◆ WHAT YOU HAVE TO DO
Going line by line through the records below, write out everything starting with the line containing "Haliç Üniversitesi: Güzel Sanatlar Fakültesi" and going on through the line containing "radu, glazba i", exactly and inclusively. Pictures do not go in.

>>>>

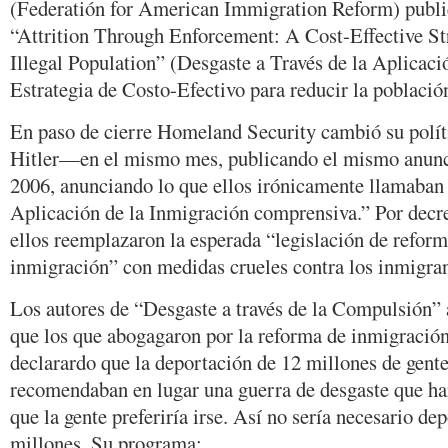
(Federatión for American Immigration Reform) publ
“Attrition Through Enforcement: A Cost-Effective Str
Illegal Population” (Desgaste a Través de la Aplicac
Estrategia de Costo-Efectivo para reducir la población
En paso de cierre Homeland Security cambió su polític
Hitler—en el mismo mes, publicando el mismo anuncio
2006, anunciando lo que ellos irónicamente llamaban 
Aplicación de la Inmigración comprensiva.” Por decre
ellos reemplazaron la esperada “legislación de refor
inmigración” con medidas crueles contra los inmigran
Los autores de “Desgaste a través de la Compulsión” a
que los que abogagaron por la reforma de inmigració
declarardo que la deportación de 12 millones de gente
recomendaban en lugar una guerra de desgaste que har
que la gente preferiría irse. Así no sería necesario de
millones. Su programa:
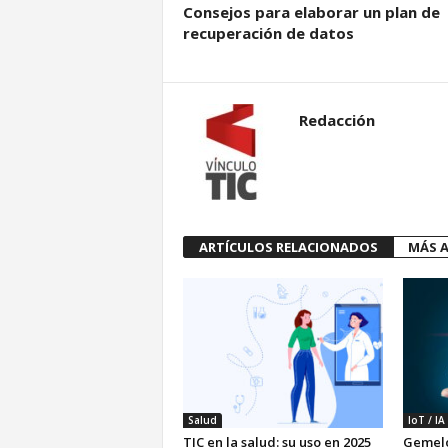
Consejos para elaborar un plan de
recuperación de datos
Redacción
ARTÍCULOS RELACIONADOS
MÁS A
Salud
IoT / IA
TIC en la salud: su uso en 2025
Gemelo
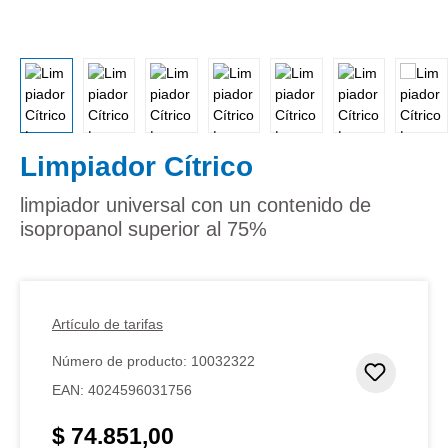
Limpiador Cítrico
limpiador universal con un contenido de
isopropanol superior al 75%
Artículo de tarifas
Número de producto:
10032322
Añadir 
EAN:
4024596031756
$ 74.851,00
Precio normal:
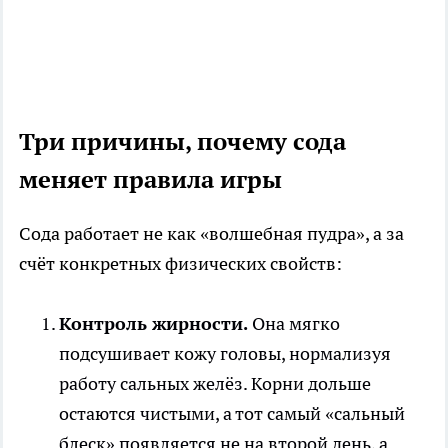
Три причины, почему сода
меняет правила игры
Сода работает не как «волшебная пудра», а за
счёт конкретных физических свойств:
Контроль жирности.
Она мягко
подсушивает кожу головы, нормализуя
работу сальных желёз. Корни дольше
остаются чистыми, а тот самый «сальный
блеск» появляется не на второй день, а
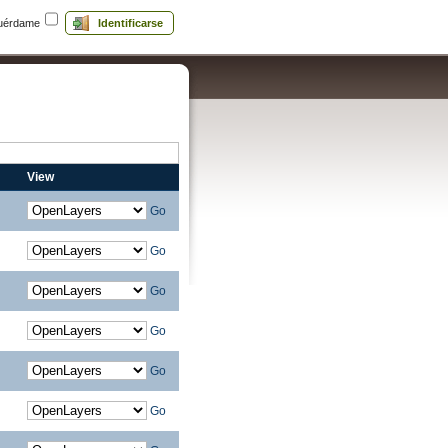
uérdame
Identificarse
View
Go
Go
Go
Go
Go
Go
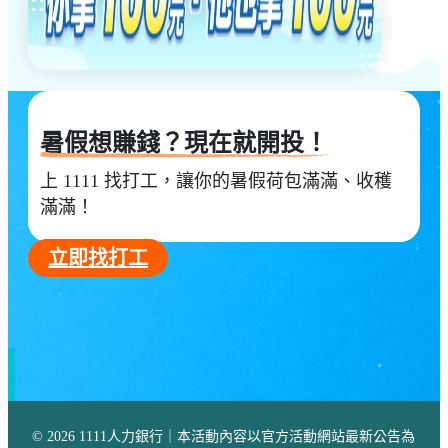
暑假想賺錢？現在就開投！
上 1111 找打工，讓你的暑假荷包滿滿、收穫
滿滿！
立即找打工
© 2026 1111人力銀行｜本活動內容以官方活動網站最新公告為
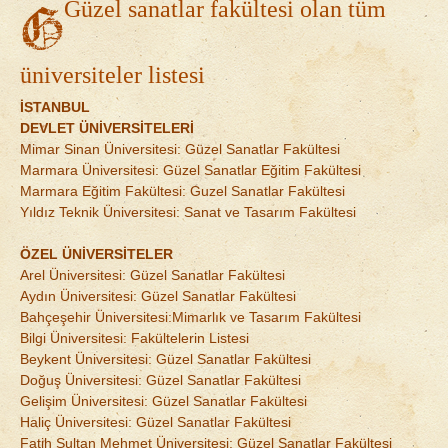
Güzel sanatlar fakültesi olan tüm
üniversiteler listesi
İSTANBUL
DEVLET ÜNİVERSİTELERİ
Mimar Sinan Üniversitesi: Güzel Sanatlar Fakültesi
Marmara Üniversitesi: Güzel Sanatlar Eğitim Fakültesi
Marmara Eğitim Fakültesi: Guzel Sanatlar Fakültesi
Yıldız Teknik Üniversitesi: Sanat ve Tasarım Fakültesi
ÖZEL ÜNİVERSİTELER
Arel Üniversitesi: Güzel Sanatlar Fakültesi
Aydın Üniversitesi: Güzel Sanatlar Fakültesi
Bahçeşehir Üniversitesi:Mimarlık ve Tasarım Fakültesi
Bilgi Üniversitesi: Fakültelerin Listesi
Beykent Üniversitesi: Güzel Sanatlar Fakültesi
Doğuş Üniversitesi: Güzel Sanatlar Fakültesi
Gelişim Üniversitesi: Güzel Sanatlar Fakültesi
Haliç Üniversitesi: Güzel Sanatlar Fakültesi
Fatih Sultan Mehmet Üniversitesi: Güzel Sanatlar Fakültesi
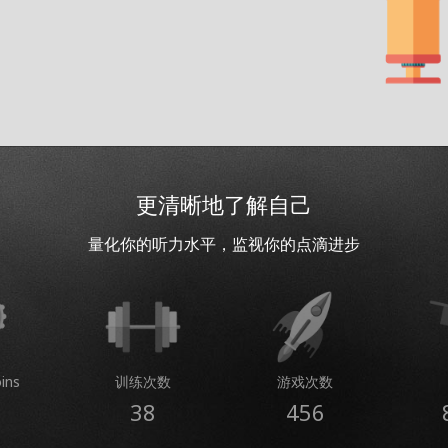
更清晰地了解自己
量化你的听力水平，监视你的点滴进步
ins
训练次数
游戏次数
38
456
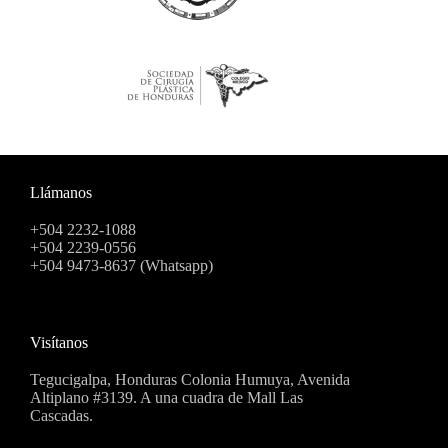
Llámanos
+504 2232-1088
+504 2239-0556
+504 9473-8637 (Whatsapp)
Visítanos
Tegucigalpa, Honduras Colonia Humuya, Avenida
Altiplano #3139. A una cuadra de Mall Las
Cascadas.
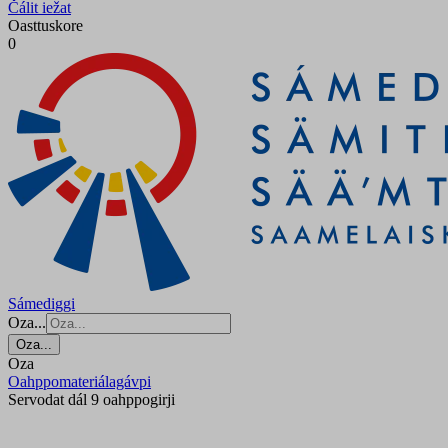
Čálit iežat
Oasttuskore
0
Sámediggi
Oza...
Oza...
Oza
Oahppomateriálagávpi
Servodat dál 9 oahppogirji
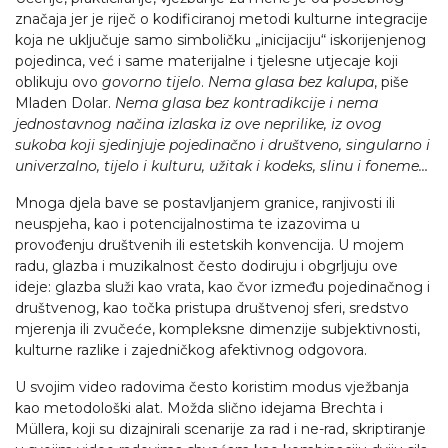
značaja jer je riječ o kodificiranoj metodi kulturne integracije
koja ne uključuje samo simboličku „inicijaciju“ iskorijenjenog
pojedinca, već i same materijalne i tjelesne utjecaje koji
oblikuju ovo
govorno tijelo
.
Nema glasa bez kalupa
, piše
Mladen Dolar.
Nema glasa bez kontradikcije i nema
jednostavnog načina izlaska iz ove neprilike, iz ovog
sukoba koji sjedinjuje pojedinačno i društveno, singularno i
univerzalno, tijelo i kulturu, užitak i kodeks, slinu i foneme…
Mnoga djela bave se postavljanjem granice, ranjivosti ili
neuspjeha, kao i potencijalnostima te izazovima u
provođenju društvenih ili estetskih konvencija. U mojem
radu, glazba i muzikalnost često dodiruju i obgrljuju ove
ideje: glazba služi kao vrata, kao čvor između pojedinačnog i
društvenog, kao točka pristupa društvenoj sferi, sredstvo
mjerenja ili zvučeće, kompleksne dimenzije subjektivnosti,
kulturne razlike i zajedničkog afektivnog odgovora.
U svojim video radovima često koristim modus vježbanja
kao metodološki alat. Možda slično idejama Brechta i
Müllera, koji su dizajnirali scenarije za rad i ne-rad, skriptiranje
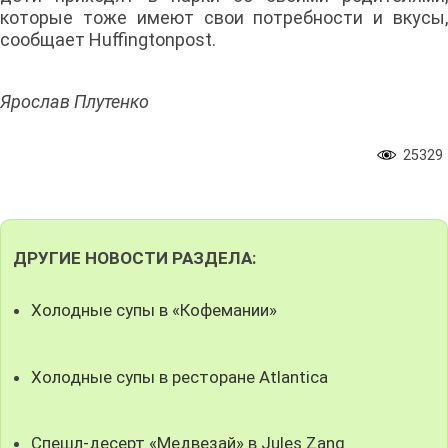
которые тоже имеют свои потребности и вкусы,
сообщает Huffingtonpost.
Ярослав Плутенко
25329
ДРУГИЕ НОВОСТИ РАЗДЕЛА:
Холодные супы в «Кофемании»
Холодные супы в ресторане Atlantica
Спешл-десерт «Медвезай» в Jules Zang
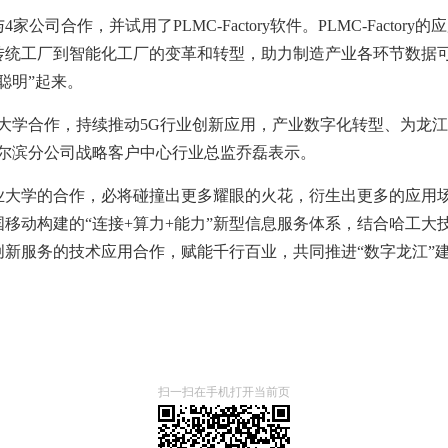
公司合作，并试用了PLMC-Factory软件。PLMC-Factor
传统工厂到智能化工厂的变革和转型，助力制造产业各环节数据
聪明”起来。
业大学合作，持续推动5G行业创新应用，产业数字化转型、为龙
哈尔滨分公司战略客户中心行业总监乔磊表示。
业大学的合作，必将碰撞出更多耀眼的火花，衍生出更多的应用
移动构建的“连接+算力+能力”新型信息服务体系，结合哈工大
创新服务的技术应用合作，赋能千行百业，共同推进“数字龙江”
扫一扫在手机打开当前页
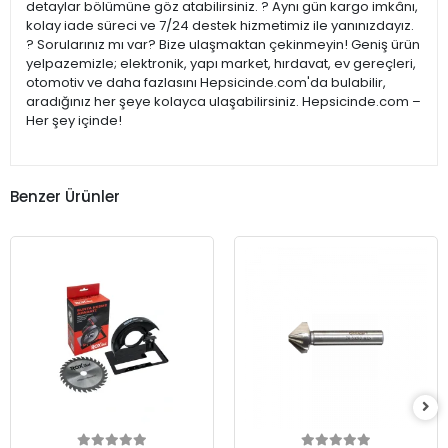
detaylar bölümüne göz atabilirsiniz. ? Aynı gün kargo imkânı,
kolay iade süreci ve 7/24 destek hizmetimiz ile yanınızdayız.
? Sorularınız mı var? Bize ulaşmaktan çekinmeyin! Geniş ürün
yelpazemizle; elektronik, yapı market, hırdavat, ev gereçleri,
otomotiv ve daha fazlasını Hepsicinde.com'da bulabilir,
aradığınız her şeye kolayca ulaşabilirsiniz. Hepsicinde.com –
Her şey içinde!
Benzer Ürünler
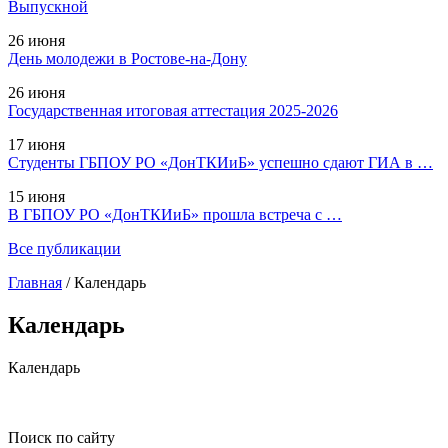
Выпускной
26 июня
День молодежи в Ростове-на-Дону
26 июня
Государственная итоговая аттестация 2025-2026
17 июня
Студенты ГБПОУ РО «ДонТКИиБ» успешно сдают ГИА в …
15 июня
В ГБПОУ РО «ДонТКИиБ» прошла встреча с …
Все публикации
Главная
/
Календарь
Календарь
Календарь
Поиск по сайту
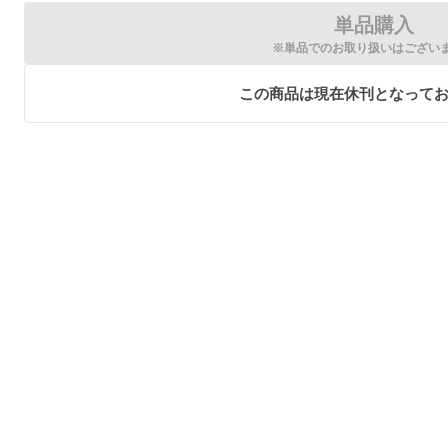
単品購入
※単品でのお取り扱いはござい
この商品は現在休刊となって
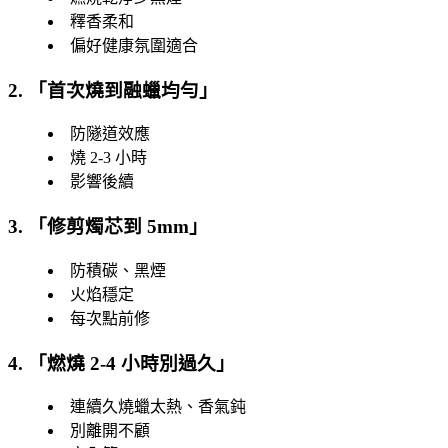
釋香柔和
偏好健康氛圍適合
2. 「
首次燒到融蠟均勻
」
防隧道效應
燒 2-3 小時
影響後續
3. 「
修剪燭芯到 5mm
」
防積碳、黑煙
火焰穩定
每次點前修
4. 「
燃燒 2-4 小時別過久
」
連續久燒蠟太熱、香氣鈍
別離開不顧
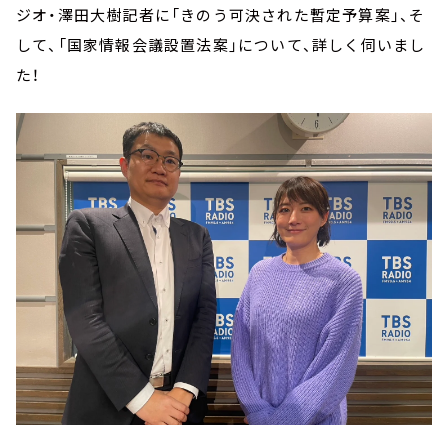
ジオ・澤田大樹記者に「きのう可決された暫定予算案」、そ
して、「国家情報会議設置法案」について、詳しく伺いまし
た！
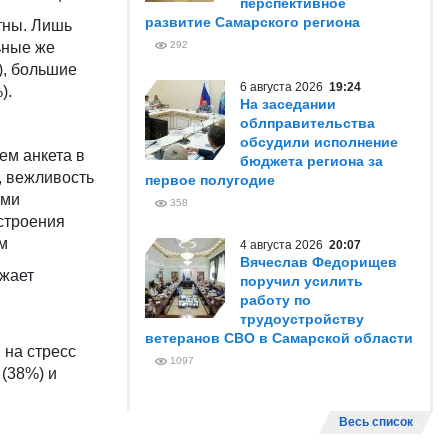
перспективное
развитие Самарского региона
тны. Лишь
ьные же
292
), большие
6 августа 2026
19:24
).
На заседании
облправительства
обсудили исполнение
ем анкета в
бюджета региона за
, вежливость
первое полугодие
ыми
358
строения
ем
4 августа 2026
20:07
Вячеслав Федорищев
ажает
поручил усилить
работу по
трудоустройству
ветеранов СВО в Самарской области
 на стресс
1097
 (38%) и
Весь список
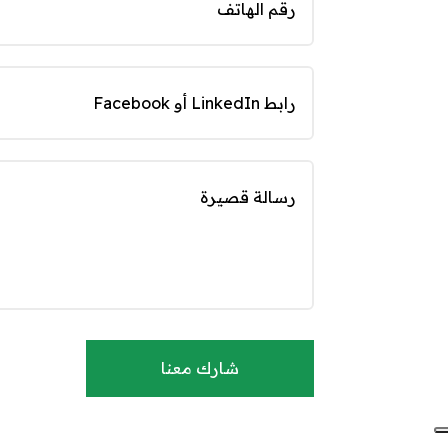
شارك معنا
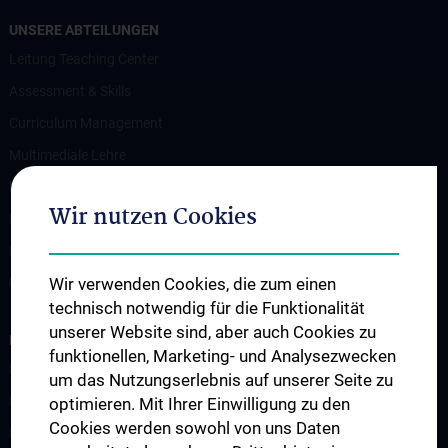
UNSERE ABTEILUNGEN
Leitung Teaching Center
Assessment & Skills
Curriculum Management
Multimediale Lehre
Medizindidaktik
Wir nutzen Cookies
Research Unit für Curriculumentwicklung
Ressourcen-Management
Wir verwenden Cookies, die zum einen
Unit für Postgraduelle Aus- und Weiterbildung
technisch notwendig für die Funktionalität
unserer Website sind, aber auch Cookies zu
LEHRE UND PROJEKTE
funktionellen, Marketing- und Analysezwecken
Mentoring-Programme
um das Nutzungserlebnis auf unserer Seite zu
Infos für Lehrende
optimieren. Mit Ihrer Einwilligung zu den
Cookies werden sowohl von uns Daten
Integriertes Klinisch-Praktisches Propädeutikum (IKPP/OSCE)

<<<<

◆ EXPECTED ANSWER
Haliç Üniversitesi: Güzel Sanatlar Fakültesi
Fatih Sultan Mehmet Üniversitesi: Güzel Sanatlar Fakültesi
更清晰地了解自己
量化你的听力水平，监视你的点滴进步
ins
训练次数
游戏次数
38
456
Llámanos
+504 2232-1088
+504 2239-0556
+504 9473-8637 (Whatsapp)
Visítanos
Tegucigalpa, Honduras Colonia Humuya, Avenida
Altiplano #3139. A una cuadra de Mall Las
Cascadas.
Čálit iežat
Oasttuskore
0
Sámediggi
Oza...
Oza...
Oza
Oahppomateriálagávpi
Servodat dál 9 oahppogirji
značaja jer je riječ o kodificiranoj metodi kulturne integracije
koja ne uključuje samo simboličku „inicijaciju“ iskorijenjenog
pojedinca, već i same materijalne i tjelesne utjecaje koji
oblikuju ovo
govorno tijelo
.
Nema glasa bez kalupa
, piše
Mladen Dolar.
Nema glasa bez kontradikcije i nema
jednostavnog načina izlaska iz ove neprilike, iz ovog
sukoba koji sjedinjuje pojedinačno i društveno, singularno i
univerzalno, tijelo i kulturu, užitak i kodeks, slinu i foneme…
Mnoga djela bave se postavljanjem granice, ranjivosti ili
neuspjeha, kao i potencijalnostima te izazovima u
provođenju društvenih ili estetskih konvencija. U mojem
radu, glazba i muzikalnost često dodiruju i obgrljuju ove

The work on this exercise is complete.